Seminar 12/12/2012 - William Dichtel, Cornell University: Bottom-up Synthesis of Structurally Precise Organic Materials and Interfaces
Abstract: It remains difficult to assemble molecular and polymeric compounds predictably, yet such control has strong implications for the properties of bulk materials and molecular interfaces. For example, the continuing development of inexpensive organic semiconductors will bring about efficient solar cells, flexible displays, ubiquitous radio frequency identification (RFID) tags, improved lighting technologies, and more sensitive chemical sensors. These materials must achieve long-range overlap of their molecular orbitals to transport excitons or charge efficiently. I will describe our efforts to organize complementary organic semiconductors into covalent organic frameworks (COFs) that have two-dimensional layered morphologies ideal for photovoltaic performance. I will also describe a modular strategy to functionalize graphene noncovalently with multivalent tripodal binding motifs. Finally, I will present progress towards the bottom-up synthesis of narrow strips of carbon known as graphene nanoribbons.

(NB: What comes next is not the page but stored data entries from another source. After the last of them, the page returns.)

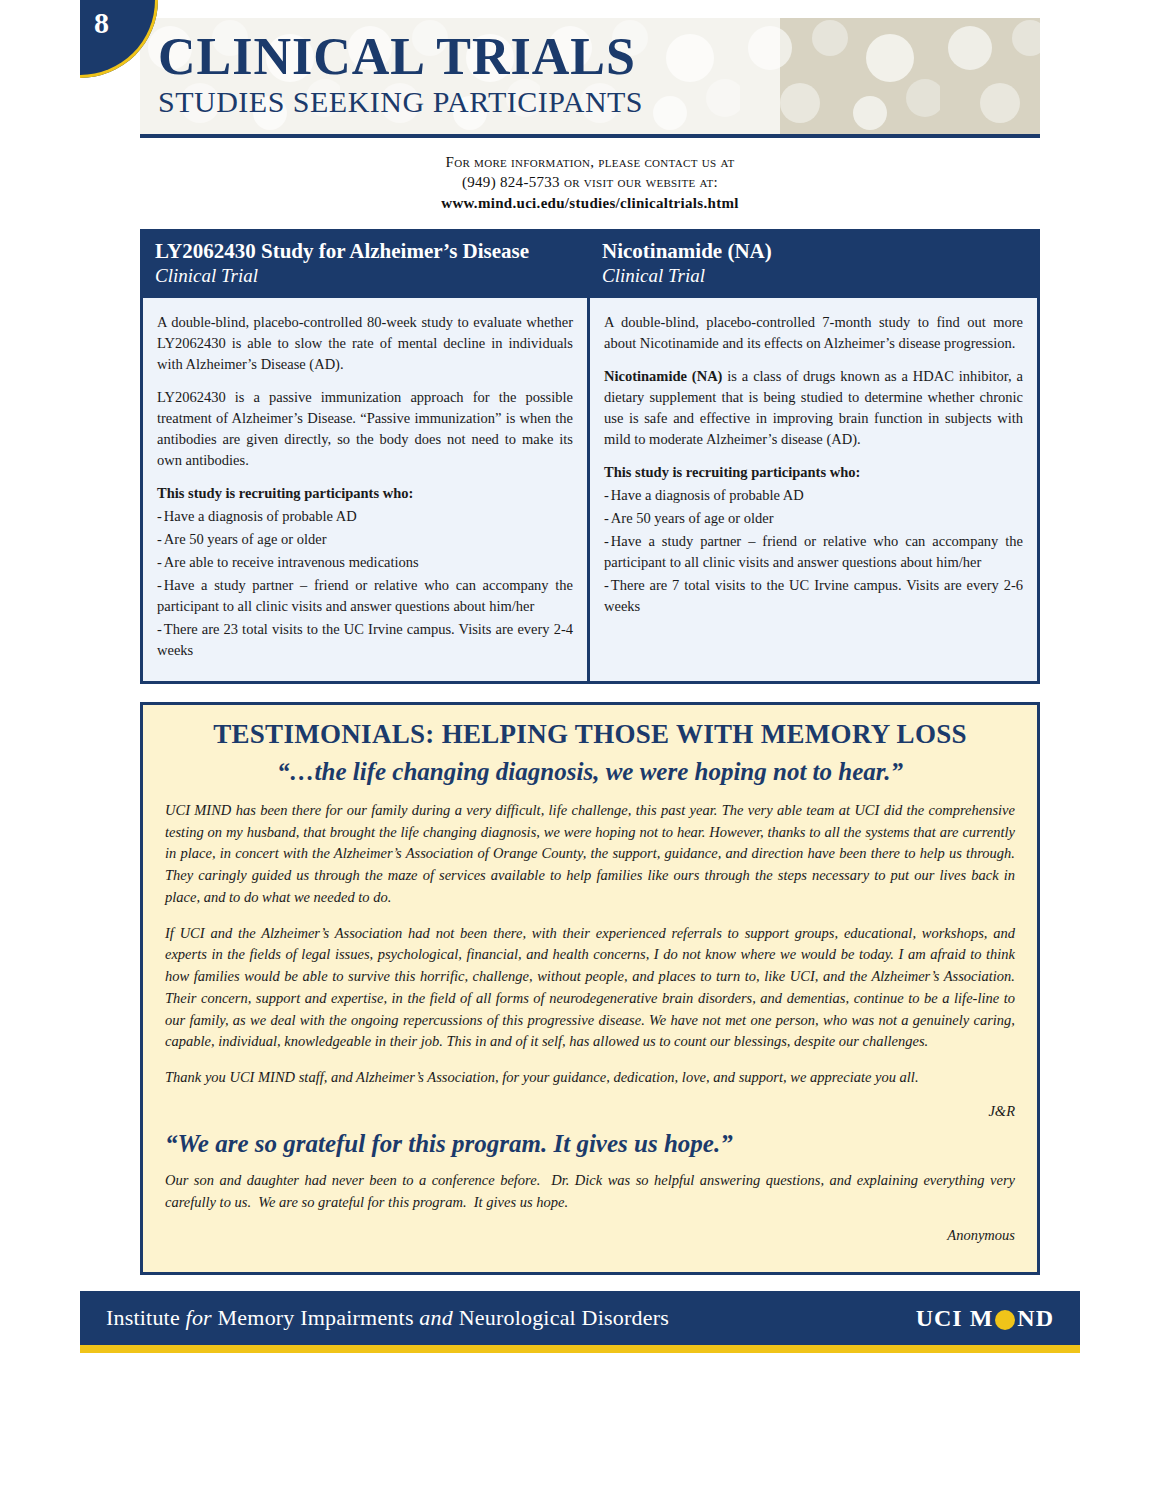8
CLINICAL TRIALS
STUDIES SEEKING PARTICIPANTS
For more information, please contact us at
(949) 824-5733 or visit our website at:
www.mind.uci.edu/studies/clinicaltrials.html
LY2062430 Study for Alzheimer’s Disease
Clinical Trial
A double-blind, placebo-controlled 80-week study to evaluate whether LY2062430 is able to slow the rate of mental decline in individuals with Alzheimer’s Disease (AD).
LY2062430 is a passive immunization approach for the possible treatment of Alzheimer’s Disease. “Passive immunization” is when the antibodies are given directly, so the body does not need to make its own antibodies.
This study is recruiting participants who:
Have a diagnosis of probable AD
Are 50 years of age or older
Are able to receive intravenous medications
Have a study partner – friend or relative who can accompany the participant to all clinic visits and answer questions about him/her
There are 23 total visits to the UC Irvine campus. Visits are every 2-4 weeks
Nicotinamide (NA)
Clinical Trial
A double-blind, placebo-controlled 7-month study to find out more about Nicotinamide and its effects on Alzheimer’s disease progression.
Nicotinamide (NA) is a class of drugs known as a HDAC inhibitor, a dietary supplement that is being studied to determine whether chronic use is safe and effective in improving brain function in subjects with mild to moderate Alzheimer’s disease (AD).
This study is recruiting participants who:
Have a diagnosis of probable AD
Are 50 years of age or older
Have a study partner – friend or relative who can accompany the participant to all clinic visits and answer questions about him/her
There are 7 total visits to the UC Irvine campus. Visits are every 2-6 weeks
TESTIMONIALS: HELPING THOSE WITH MEMORY LOSS
“…the life changing diagnosis, we were hoping not to hear.”
UCI MIND has been there for our family during a very difficult, life challenge, this past year. The very able team at UCI did the comprehensive testing on my husband, that brought the life changing diagnosis, we were hoping not to hear. However, thanks to all the systems that are currently in place, in concert with the Alzheimer’s Association of Orange County, the support, guidance, and direction have been there to help us through. They caringly guided us through the maze of services available to help families like ours through the steps necessary to put our lives back in place, and to do what we needed to do.
If UCI and the Alzheimer’s Association had not been there, with their experienced referrals to support groups, educational, workshops, and experts in the fields of legal issues, psychological, financial, and health concerns, I do not know where we would be today. I am afraid to think how families would be able to survive this horrific, challenge, without people, and places to turn to, like UCI, and the Alzheimer’s Association. Their concern, support and expertise, in the field of all forms of neurodegenerative brain disorders, and dementias, continue to be a life-line to our family, as we deal with the ongoing repercussions of this progressive disease. We have not met one person, who was not a genuinely caring, capable, individual, knowledgeable in their job. This in and of it self, has allowed us to count our blessings, despite our challenges.
Thank you UCI MIND staff, and Alzheimer’s Association, for your guidance, dedication, love, and support, we appreciate you all.
J&R
“We are so grateful for this program. It gives us hope.”
Our son and daughter had never been to a conference before. Dr. Dick was so helpful answering questions, and explaining everything very carefully to us. We are so grateful for this program. It gives us hope.
Anonymous
Institute for Memory Impairments and Neurological Disorders
UCI M ND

Bio: William Dichtel received a B.S. from MIT and Ph.D. from UC-Berkeley, both in Chemistry. His graduate research was advised by Jean M. J. Fréchet. He performed postdoctoral research in the groups of Fraser Stoddart (then at UCLA) and James Heath (Caltech) from 2005-2008. In 2008, Dichtel accepted an appointment as an assistant professor in the Department of Chemistry and Chemical Biology at Cornell University. He is a recent recipient of the NSF CAREER, 3M Nontenured Faculty Award, an Alfred P. Sloan Fellowship, the Research Corporation Cottrell Scholar Award, and the Arthur C. Cope Scholar Award from the American Chemical Society.
All seminars are held on Wednesdays from 12:00 noon-1:00 p.m. in the Bowen Hall Auditorium Room 222. A light lunch is provided at 11:30 a.m. in the Bowen Hall Atrium immediately prior to the seminar.